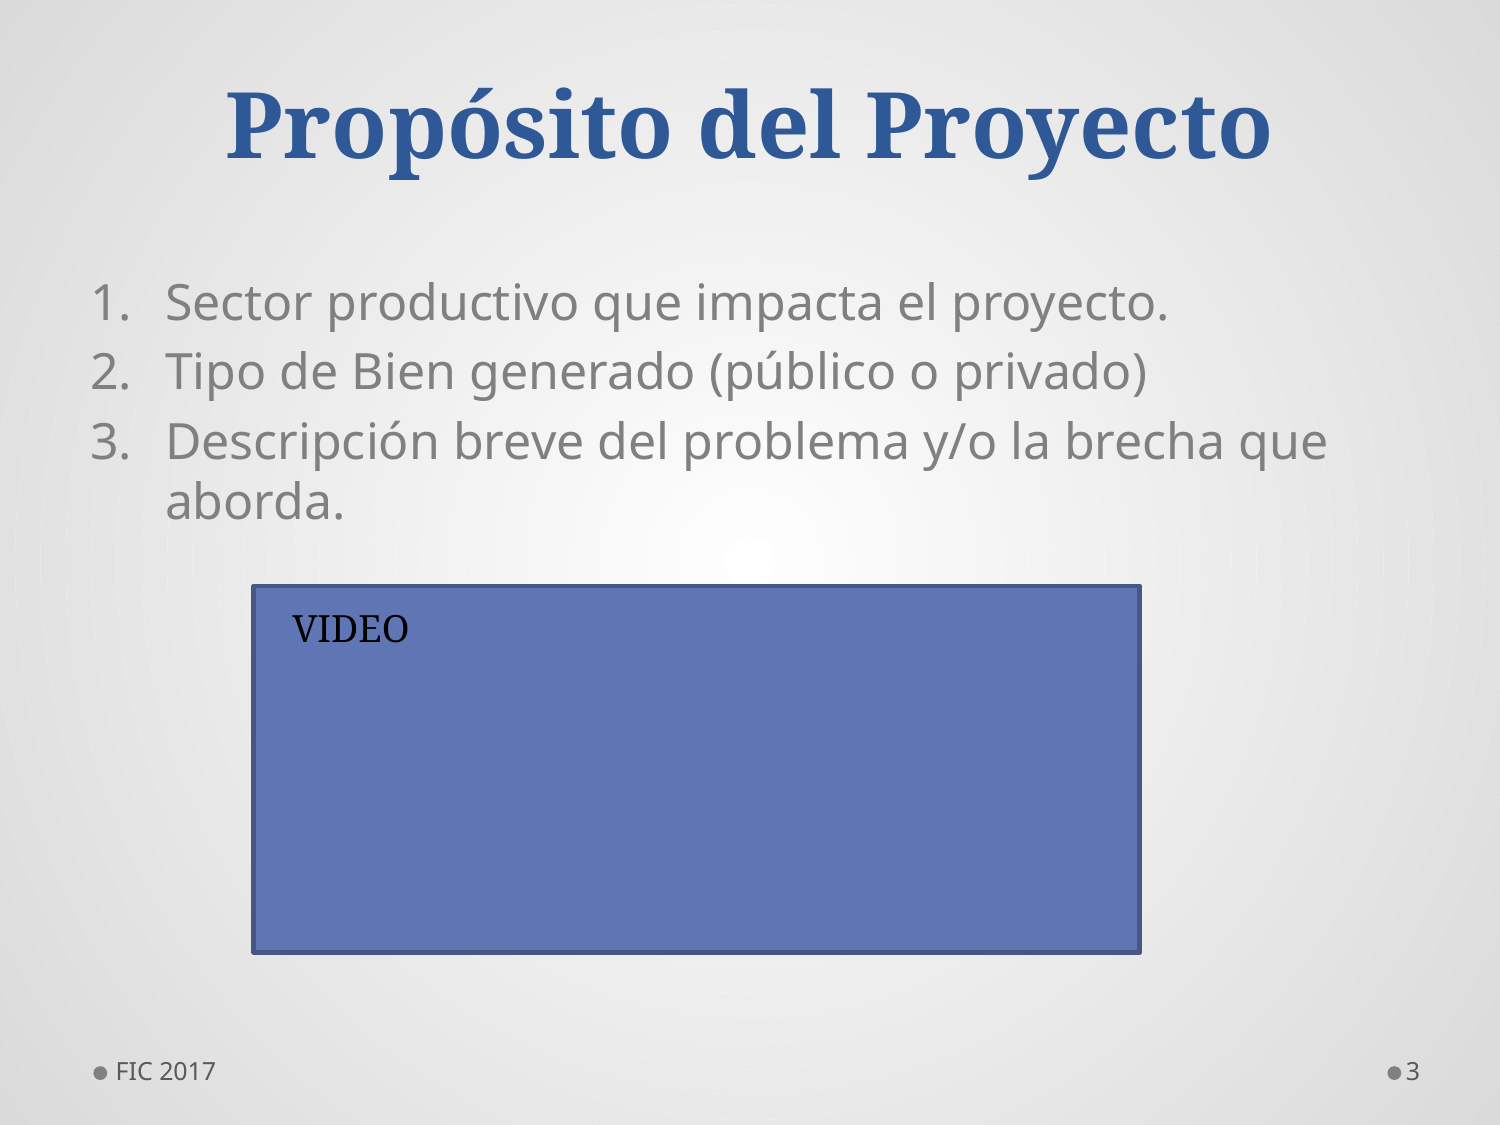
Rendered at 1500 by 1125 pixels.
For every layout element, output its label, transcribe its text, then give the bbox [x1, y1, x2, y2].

footer FIC 2017 [108, 1042, 576, 1103]
title Propósito del Proyecto [0, 0, 1500, 185]
list Sector productivo que impacta el proyecto. Tipo de Bien generado (público o privado) Descripción breve del problema y/o la brecha que aborda. [75, 262, 1425, 1005]
text_box VIDEO [277, 597, 1128, 658]
slide_number 3 [1401, 1042, 1494, 1103]
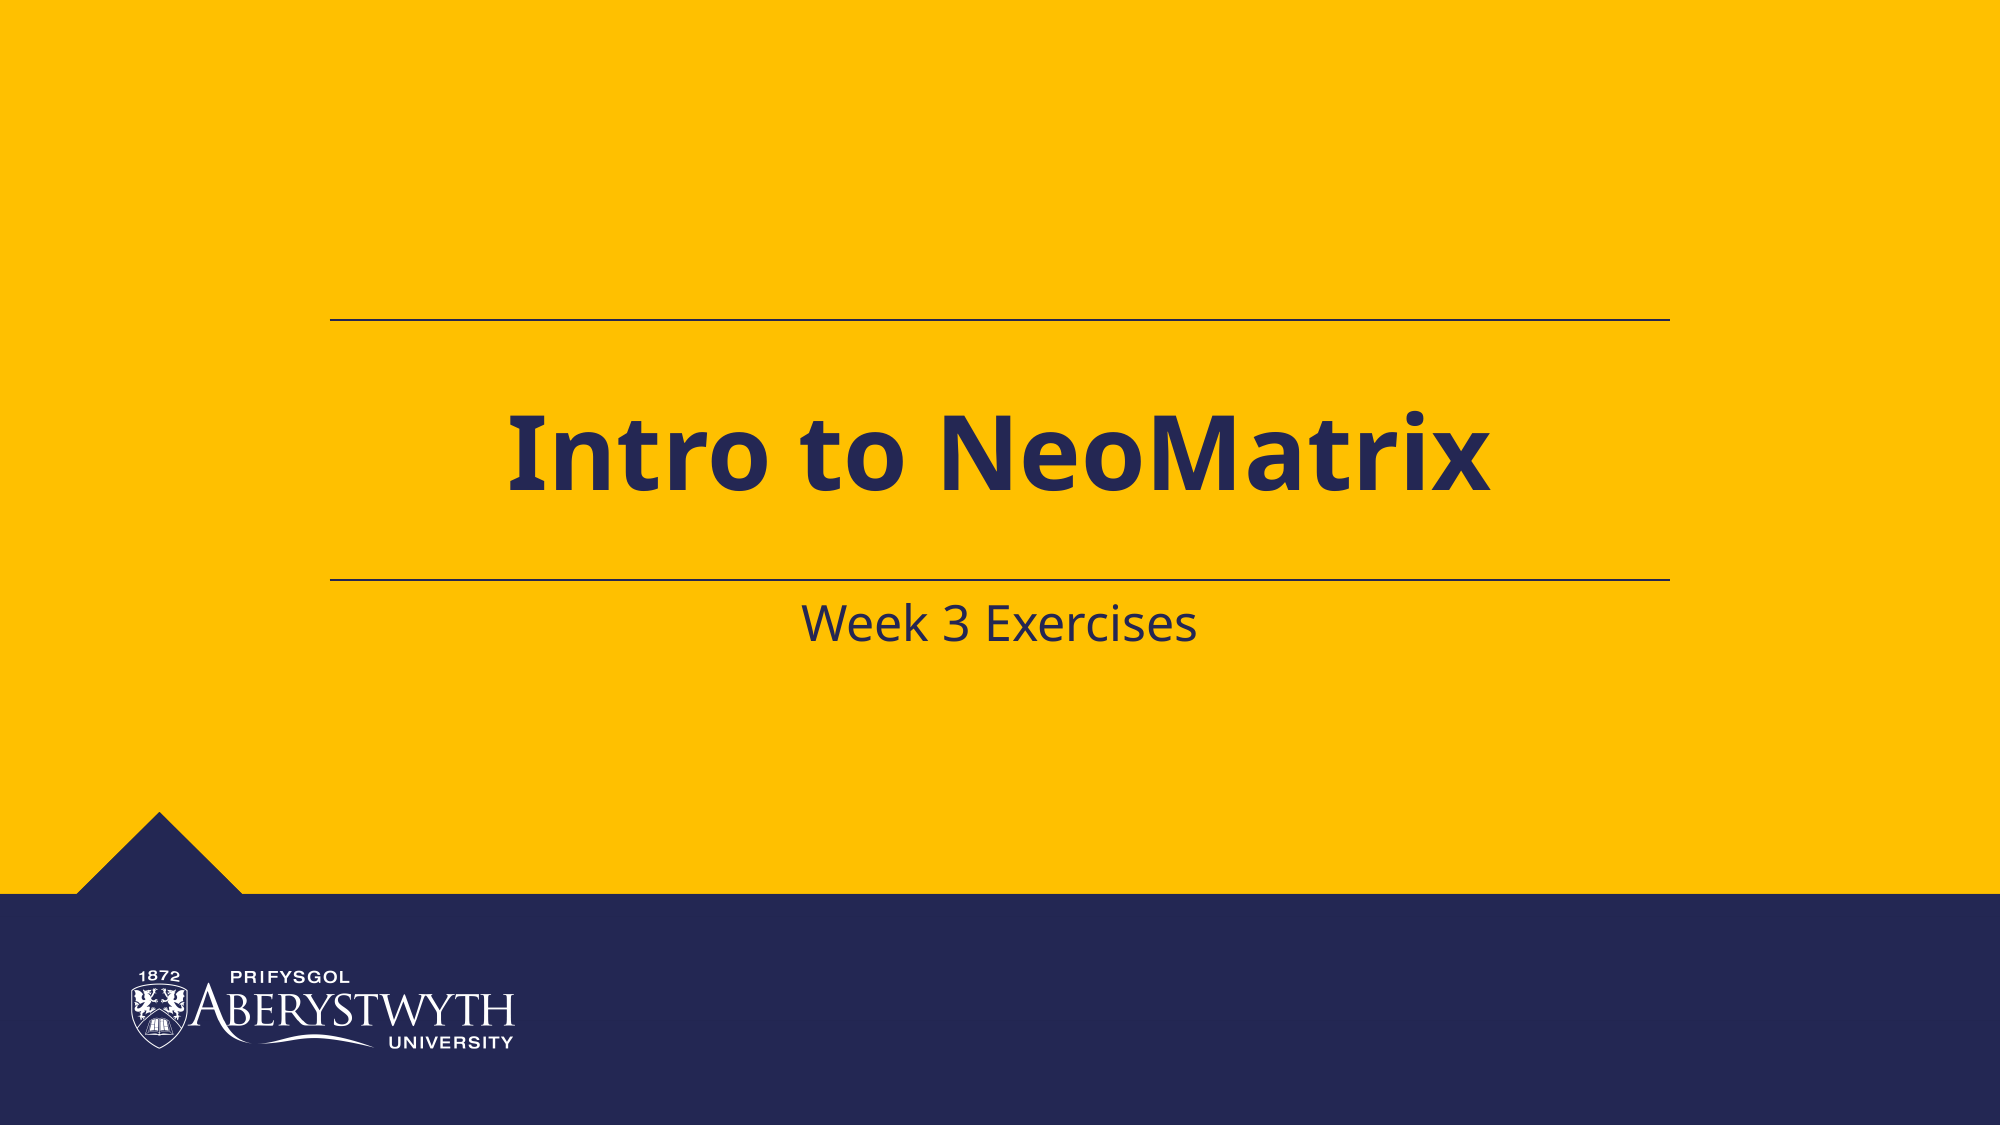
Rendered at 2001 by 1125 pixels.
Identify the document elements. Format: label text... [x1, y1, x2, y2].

▬▬▬▬▬▬

* Exercise
Reproduce the data word for word without its images.

* Response
Rendered at 1500 by 1125 pixels.
For every layout element, output its label, transcribe its text, then give the bbox [x1, y1, x2, y2].

footer FIC 2017 [108, 1042, 576, 1103]
title Propósito del Proyecto [0, 0, 1500, 185]
list Sector productivo que impacta el proyecto. Tipo de Bien generado (público o privado) Descripción breve del problema y/o la brecha que aborda. [75, 262, 1425, 1005]
text_box VIDEO [277, 597, 1128, 658]
slide_number 3 [1401, 1042, 1494, 1103]
Rendered at 2001 by 1125 pixels.
Identify the document elements. Format: label text... [x1, y1, x2, y2].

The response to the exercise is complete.